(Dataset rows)

#####

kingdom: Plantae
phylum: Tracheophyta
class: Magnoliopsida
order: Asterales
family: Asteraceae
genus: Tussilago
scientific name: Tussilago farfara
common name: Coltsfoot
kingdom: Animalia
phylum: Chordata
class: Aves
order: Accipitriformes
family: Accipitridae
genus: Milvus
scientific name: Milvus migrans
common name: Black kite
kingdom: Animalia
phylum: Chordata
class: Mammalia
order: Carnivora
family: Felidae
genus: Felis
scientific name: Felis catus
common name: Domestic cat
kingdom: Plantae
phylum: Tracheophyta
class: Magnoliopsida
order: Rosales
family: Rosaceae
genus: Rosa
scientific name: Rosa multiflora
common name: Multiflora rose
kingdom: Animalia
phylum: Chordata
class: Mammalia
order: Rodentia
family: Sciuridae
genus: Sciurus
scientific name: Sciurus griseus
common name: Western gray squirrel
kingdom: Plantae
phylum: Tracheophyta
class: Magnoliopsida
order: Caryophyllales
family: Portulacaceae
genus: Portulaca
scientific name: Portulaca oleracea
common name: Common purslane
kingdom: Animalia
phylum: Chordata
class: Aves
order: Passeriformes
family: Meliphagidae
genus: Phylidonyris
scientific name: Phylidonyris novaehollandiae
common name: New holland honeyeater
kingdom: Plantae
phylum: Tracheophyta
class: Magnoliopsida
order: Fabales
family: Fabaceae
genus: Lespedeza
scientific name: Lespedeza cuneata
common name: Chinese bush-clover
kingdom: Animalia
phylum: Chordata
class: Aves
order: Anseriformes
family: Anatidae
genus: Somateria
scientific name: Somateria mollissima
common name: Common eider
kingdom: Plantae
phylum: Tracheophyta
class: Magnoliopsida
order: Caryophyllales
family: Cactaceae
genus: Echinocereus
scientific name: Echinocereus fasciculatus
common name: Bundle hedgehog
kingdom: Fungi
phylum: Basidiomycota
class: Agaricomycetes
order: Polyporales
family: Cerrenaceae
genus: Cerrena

#####

What to work on: Retype every line of the listing above, reproducing each entry without any alteration.

Reply to the exercise:
kingdom: Plantae
phylum: Tracheophyta
class: Magnoliopsida
order: Asterales
family: Asteraceae
genus: Tussilago
scientific name: Tussilago farfara
common name: Coltsfoot
kingdom: Animalia
phylum: Chordata
class: Aves
order: Accipitriformes
family: Accipitridae
genus: Milvus
scientific name: Milvus migrans
common name: Black kite
kingdom: Animalia
phylum: Chordata
class: Mammalia
order: Carnivora
family: Felidae
genus: Felis
scientific name: Felis catus
common name: Domestic cat
kingdom: Plantae
phylum: Tracheophyta
class: Magnoliopsida
order: Rosales
family: Rosaceae
genus: Rosa
scientific name: Rosa multiflora
common name: Multiflora rose
kingdom: Animalia
phylum: Chordata
class: Mammalia
order: Rodentia
family: Sciuridae
genus: Sciurus
scientific name: Sciurus griseus
common name: Western gray squirrel
kingdom: Plantae
phylum: Tracheophyta
class: Magnoliopsida
order: Caryophyllales
family: Portulacaceae
genus: Portulaca
scientific name: Portulaca oleracea
common name: Common purslane
kingdom: Animalia
phylum: Chordata
class: Aves
order: Passeriformes
family: Meliphagidae
genus: Phylidonyris
scientific name: Phylidonyris novaehollandiae
common name: New holland honeyeater
kingdom: Plantae
phylum: Tracheophyta
class: Magnoliopsida
order: Fabales
family: Fabaceae
genus: Lespedeza
scientific name: Lespedeza cuneata
common name: Chinese bush-clover
kingdom: Animalia
phylum: Chordata
class: Aves
order: Anseriformes
family: Anatidae
genus: Somateria
scientific name: Somateria mollissima
common name: Common eider
kingdom: Plantae
phylum: Tracheophyta
class: Magnoliopsida
order: Caryophyllales
family: Cactaceae
genus: Echinocereus
scientific name: Echinocereus fasciculatus
common name: Bundle hedgehog
kingdom: Fungi
phylum: Basidiomycota
class: Agaricomycetes
order: Polyporales
family: Cerrenaceae
genus: Cerrena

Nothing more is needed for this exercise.